### Description of the task
Could you output the listing that follows exactly, without its images?

### Supplied data
====
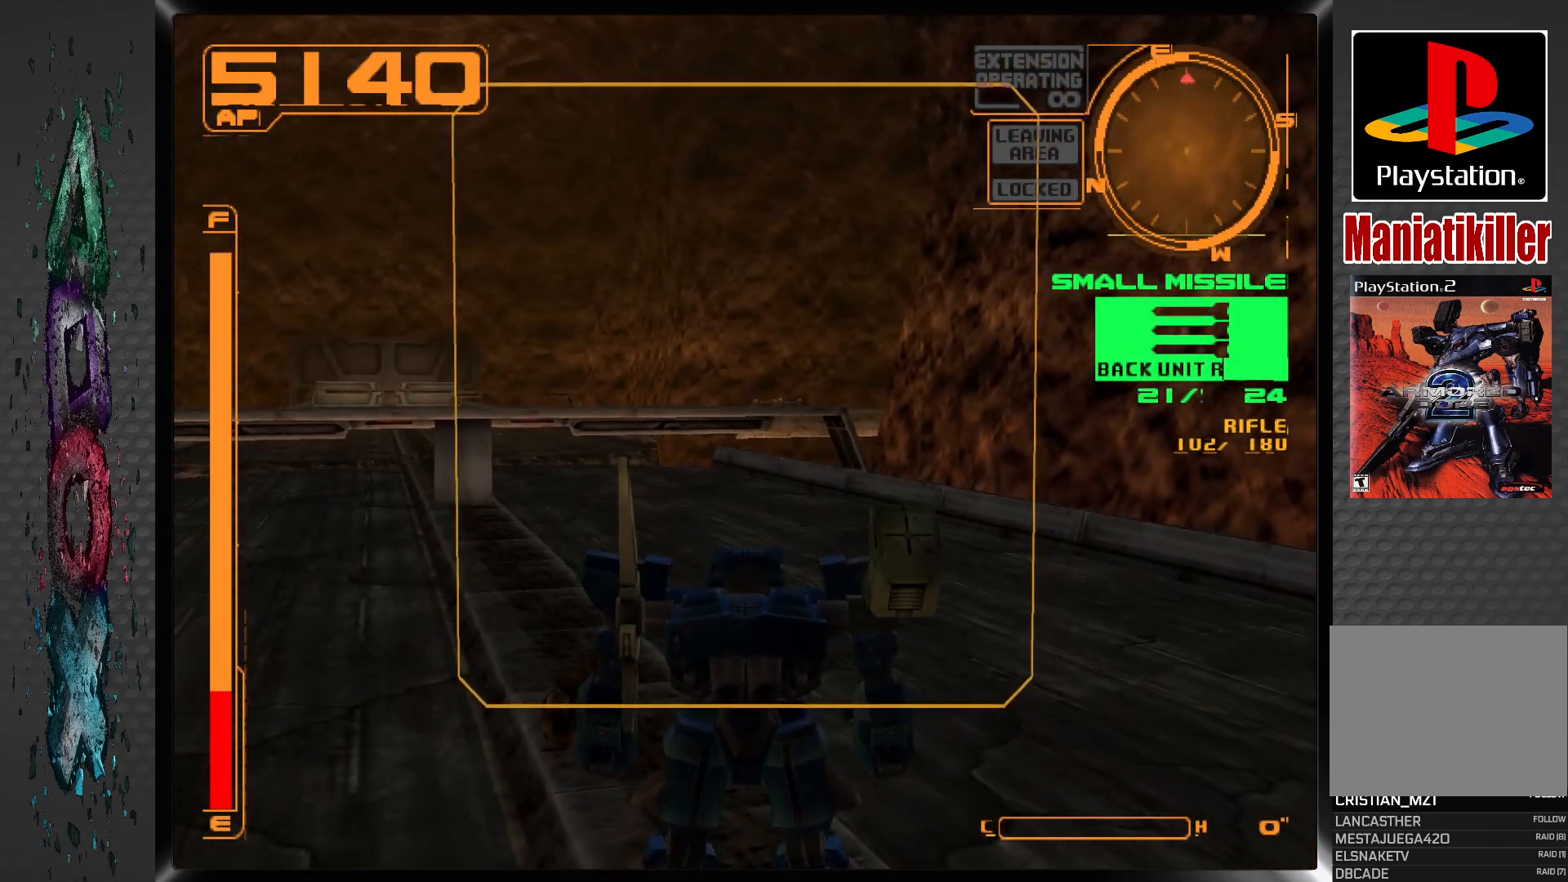
{"buttons": ["R1"], "left_stick": "center", "right_stick": "center", "events": [[233, "R1", "down"]]}
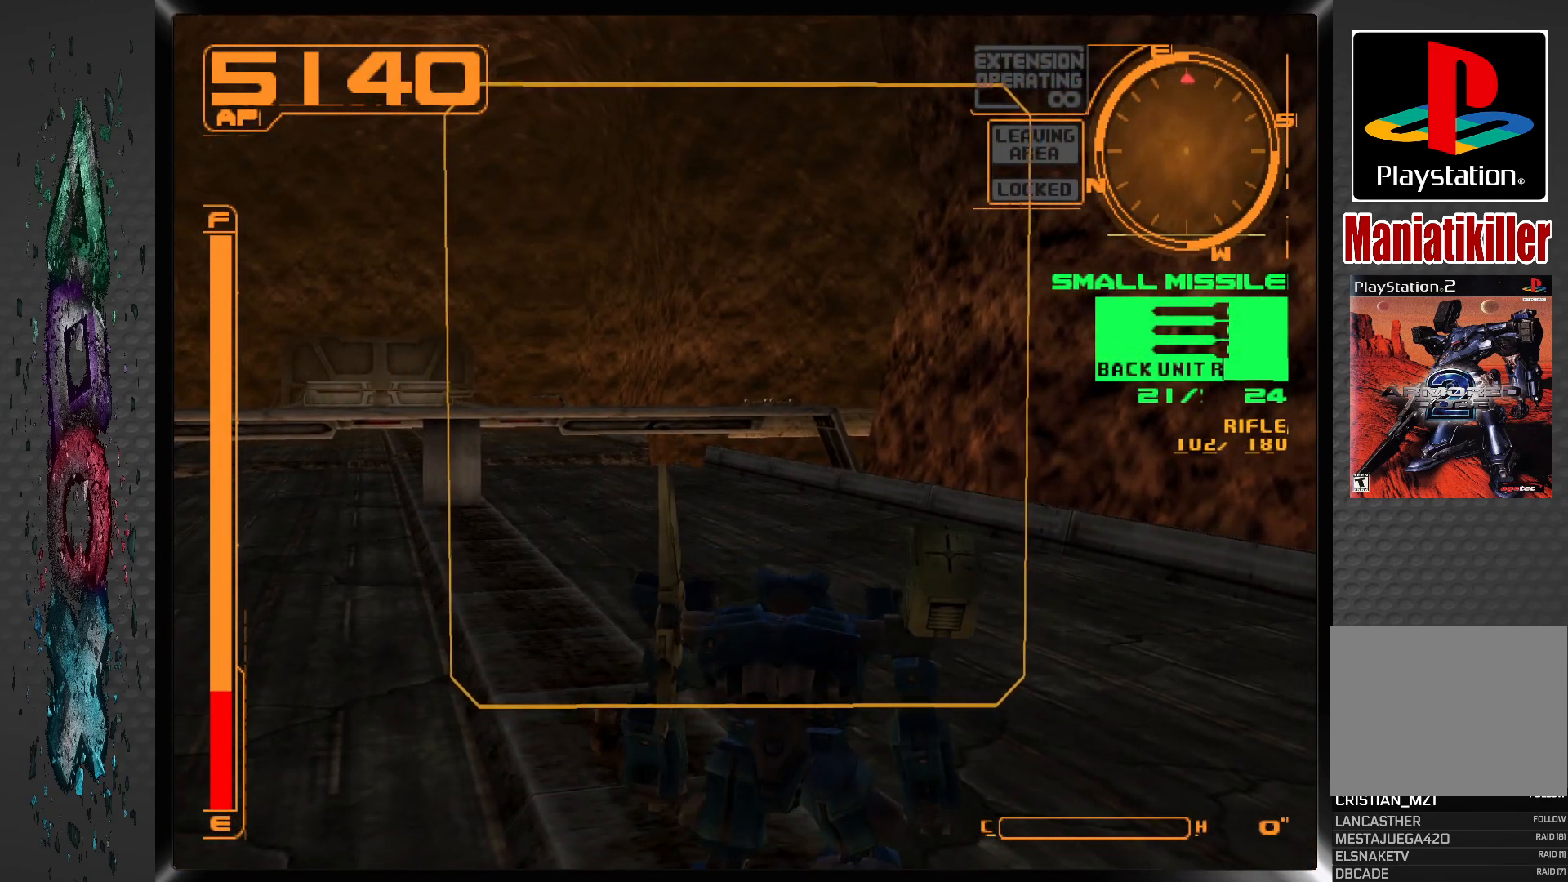
{"buttons": ["DPAD_LEFT"], "left_stick": "center", "right_stick": "center", "events": [[417, "DPAD_LEFT", "down"], [467, "R1", "up"]]}
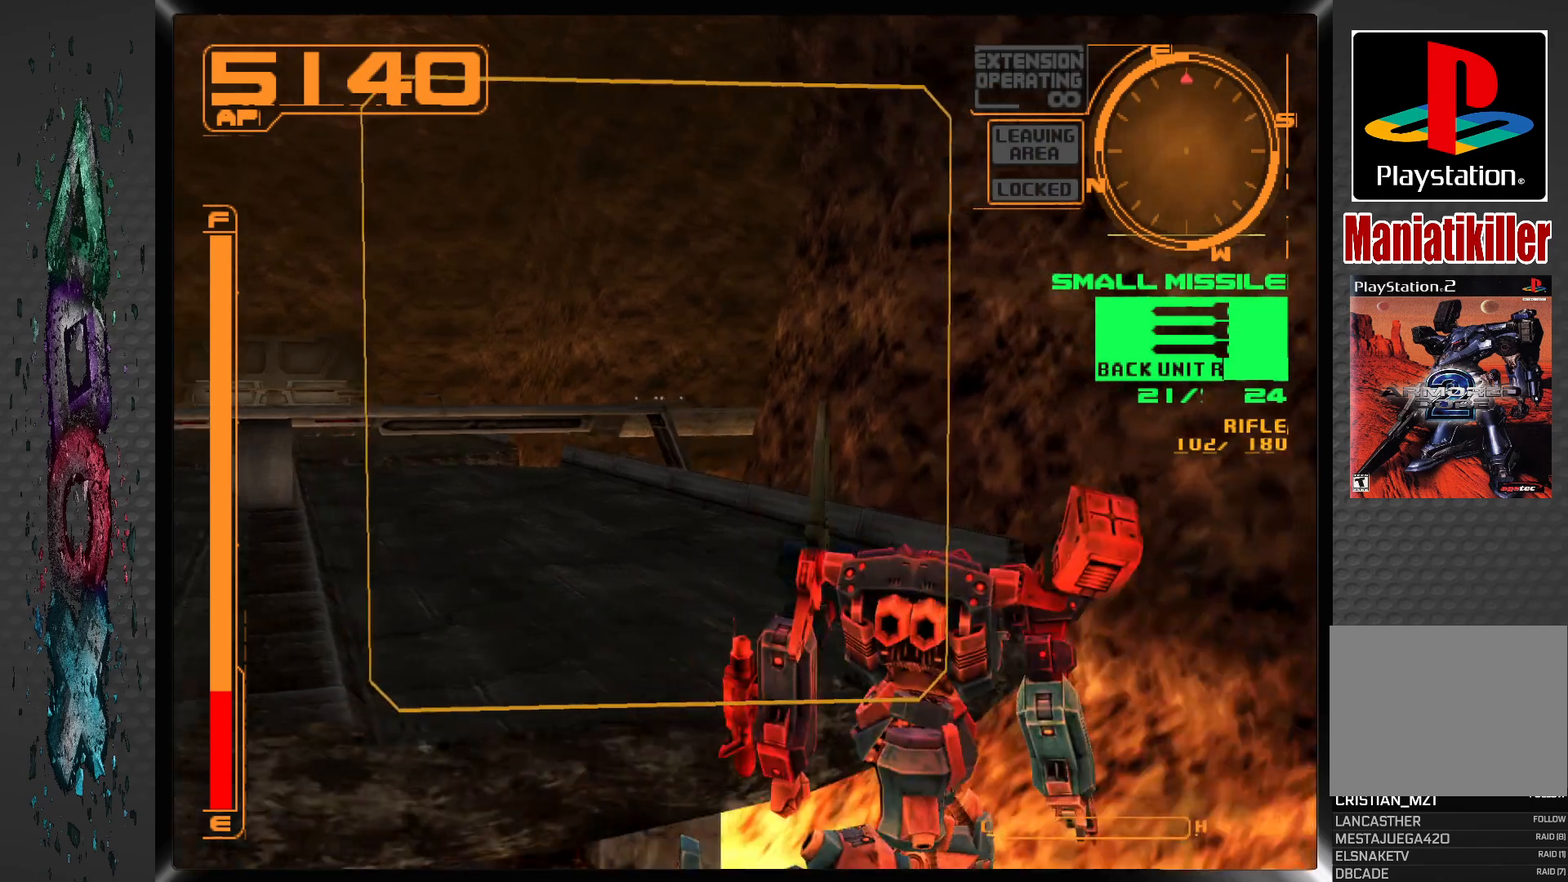
{"buttons": ["CROSS"], "left_stick": "center", "right_stick": "center", "events": [[100, "DPAD_LEFT", "up"], [450, "CROSS", "down"]]}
====
### Result of the exercise
{"buttons": ["R1"], "left_stick": "center", "right_stick": "center", "events": [[233, "R1", "down"]]}
{"buttons": ["DPAD_LEFT"], "left_stick": "center", "right_stick": "center", "events": [[417, "DPAD_LEFT", "down"], [467, "R1", "up"]]}
{"buttons": ["CROSS"], "left_stick": "center", "right_stick": "center", "events": [[100, "DPAD_LEFT", "up"], [450, "CROSS", "down"]]}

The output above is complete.